(Revision comparison data)
------------

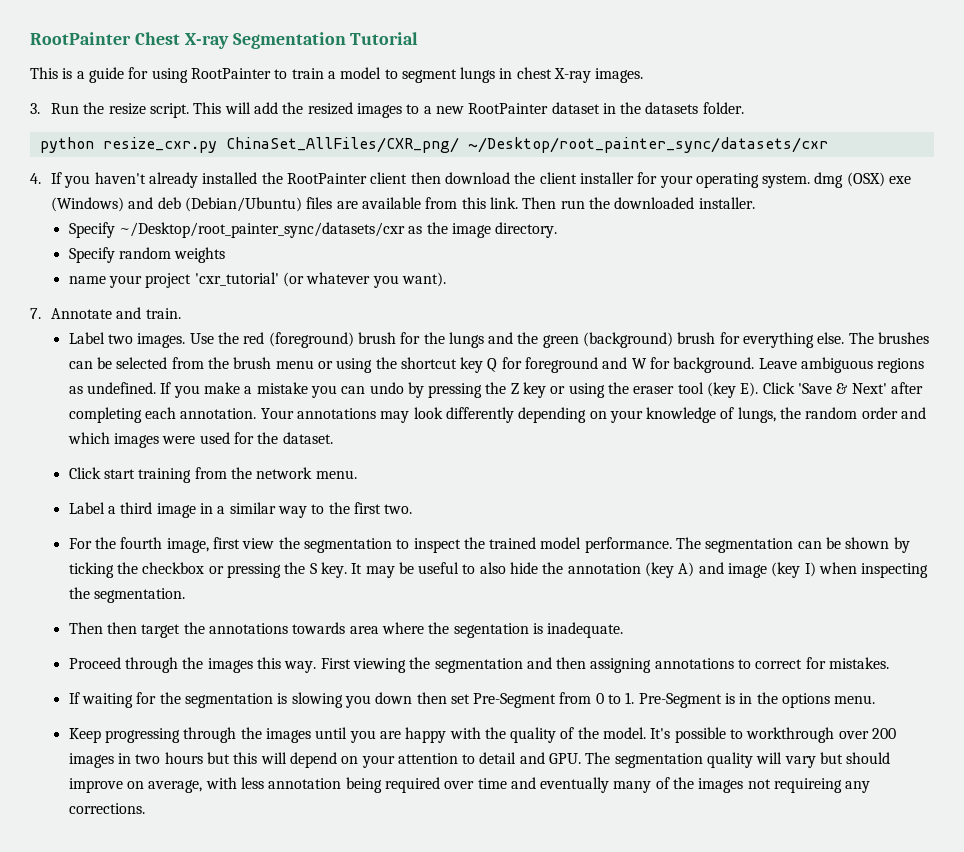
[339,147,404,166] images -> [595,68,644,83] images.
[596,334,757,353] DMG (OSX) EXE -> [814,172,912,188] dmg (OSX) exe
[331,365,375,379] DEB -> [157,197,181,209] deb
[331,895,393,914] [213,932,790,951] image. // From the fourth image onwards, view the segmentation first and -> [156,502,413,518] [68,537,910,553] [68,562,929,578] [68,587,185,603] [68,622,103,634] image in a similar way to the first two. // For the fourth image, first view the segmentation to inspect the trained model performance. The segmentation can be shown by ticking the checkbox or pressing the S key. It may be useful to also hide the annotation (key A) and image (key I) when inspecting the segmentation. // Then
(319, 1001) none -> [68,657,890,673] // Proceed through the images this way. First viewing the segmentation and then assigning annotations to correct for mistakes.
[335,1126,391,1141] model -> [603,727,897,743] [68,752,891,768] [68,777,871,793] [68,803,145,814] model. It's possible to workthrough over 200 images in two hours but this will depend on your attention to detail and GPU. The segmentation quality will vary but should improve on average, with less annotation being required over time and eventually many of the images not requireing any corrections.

------------

> [WORK REQUIRED]:
Type the records out again in full, exactly, with each picture omitted.

> [WRITTEN ANSWER]:
[339,147,404,166] images -> [595,68,644,83] images.
[596,334,757,353] DMG (OSX) EXE -> [814,172,912,188] dmg (OSX) exe
[331,365,375,379] DEB -> [157,197,181,209] deb
[331,895,393,914] [213,932,790,951] image. // From the fourth image onwards, view the segmentation first and -> [156,502,413,518] [68,537,910,553] [68,562,929,578] [68,587,185,603] [68,622,103,634] image in a similar way to the first two. // For the fourth image, first view the segmentation to inspect the trained model performance. The segmentation can be shown by ticking the checkbox or pressing the S key. It may be useful to also hide the annotation (key A) and image (key I) when inspecting the segmentation. // Then
(319, 1001) none -> [68,657,890,673] // Proceed through the images this way. First viewing the segmentation and then assigning annotations to correct for mistakes.
[335,1126,391,1141] model -> [603,727,897,743] [68,752,891,768] [68,777,871,793] [68,803,145,814] model. It's possible to workthrough over 200 images in two hours but this will depend on your attention to detail and GPU. The segmentation quality will vary but should improve on average, with less annotation being required over time and eventually many of the images not requireing any corrections.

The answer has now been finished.